**本文**.
%%
石狩油田(八の沢鉱業所) 概要・歴史
石狩油田(八の沢鉱業所)は北海道石狩市にあった油田。
1858(安政5)年、幕府箱館奉行所石狩詰役所の荒井金助が調査したことに始まるという。
1903(明治36)年、横浜の「インターナショナル」石油会社が本格的な油田開発を開始。峻別・五の沢でボーリングを行い、数本の良質な油井を掘り当てたが、埋蔵量が少なく間もなく停滞。
1911(明治44)年、油田は日本石油に譲渡され、以後「日本石油石狩鉱場」と呼ばれるようになった。同年、軽川(手稲)駅隣に敷地約19ヘクタールの「北海道製油所」が建設される。油田から石狩川河畔(来札)までパイプ油送、石狩川の渡河は長い間「艀」を使用した。
1928(昭和3)年、空中にワイヤロープを張り、石狩川を渡河させた。油田から精製工場まで約30キロメートルをパイプライン(原油は直径約5センチメートル、ガソリンは3.3センチメートルパイプ)で結び、全区間の流送が可能となった。
%%
**課題**. 石狩油田についての本文によると、1911(明治44)年に日本石油に譲渡されて以後、油田は何と呼ばれるようになったか。 ここに続く項目は、本文の内容とは関係がない。

**データ一覧**.
%%
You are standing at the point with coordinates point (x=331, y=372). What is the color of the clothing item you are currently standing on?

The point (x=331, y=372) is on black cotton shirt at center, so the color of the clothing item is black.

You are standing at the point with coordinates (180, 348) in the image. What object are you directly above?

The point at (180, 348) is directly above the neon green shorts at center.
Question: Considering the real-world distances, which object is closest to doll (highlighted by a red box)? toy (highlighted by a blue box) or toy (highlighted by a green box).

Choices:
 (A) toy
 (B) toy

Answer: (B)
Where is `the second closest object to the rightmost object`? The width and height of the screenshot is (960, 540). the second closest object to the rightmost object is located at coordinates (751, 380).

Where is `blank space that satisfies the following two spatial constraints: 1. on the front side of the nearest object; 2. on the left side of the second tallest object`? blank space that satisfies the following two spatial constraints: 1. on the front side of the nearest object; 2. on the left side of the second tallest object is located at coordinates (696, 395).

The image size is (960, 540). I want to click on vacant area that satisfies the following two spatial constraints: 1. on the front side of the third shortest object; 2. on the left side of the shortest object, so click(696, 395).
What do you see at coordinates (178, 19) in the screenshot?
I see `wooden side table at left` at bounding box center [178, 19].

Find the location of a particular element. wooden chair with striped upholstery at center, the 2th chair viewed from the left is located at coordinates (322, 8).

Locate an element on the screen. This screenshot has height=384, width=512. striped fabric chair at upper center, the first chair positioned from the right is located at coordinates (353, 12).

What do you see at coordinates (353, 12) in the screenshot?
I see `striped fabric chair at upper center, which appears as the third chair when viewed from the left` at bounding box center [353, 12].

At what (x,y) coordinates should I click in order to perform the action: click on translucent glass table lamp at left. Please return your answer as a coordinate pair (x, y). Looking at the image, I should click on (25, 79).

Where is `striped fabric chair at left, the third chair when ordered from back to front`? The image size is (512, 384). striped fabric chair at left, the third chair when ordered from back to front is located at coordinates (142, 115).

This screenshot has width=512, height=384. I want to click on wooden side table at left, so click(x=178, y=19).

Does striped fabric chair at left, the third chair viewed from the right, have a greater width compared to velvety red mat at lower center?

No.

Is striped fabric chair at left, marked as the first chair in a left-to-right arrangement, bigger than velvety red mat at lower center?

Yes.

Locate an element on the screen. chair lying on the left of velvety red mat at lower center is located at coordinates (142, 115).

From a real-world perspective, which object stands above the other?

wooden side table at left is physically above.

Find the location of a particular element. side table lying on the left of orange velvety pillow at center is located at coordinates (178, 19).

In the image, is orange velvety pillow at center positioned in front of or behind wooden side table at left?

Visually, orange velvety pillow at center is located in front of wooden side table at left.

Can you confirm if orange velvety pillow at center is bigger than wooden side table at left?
%%
**解答**. 「日本石油石狩鉱場」と呼ばれるようになった。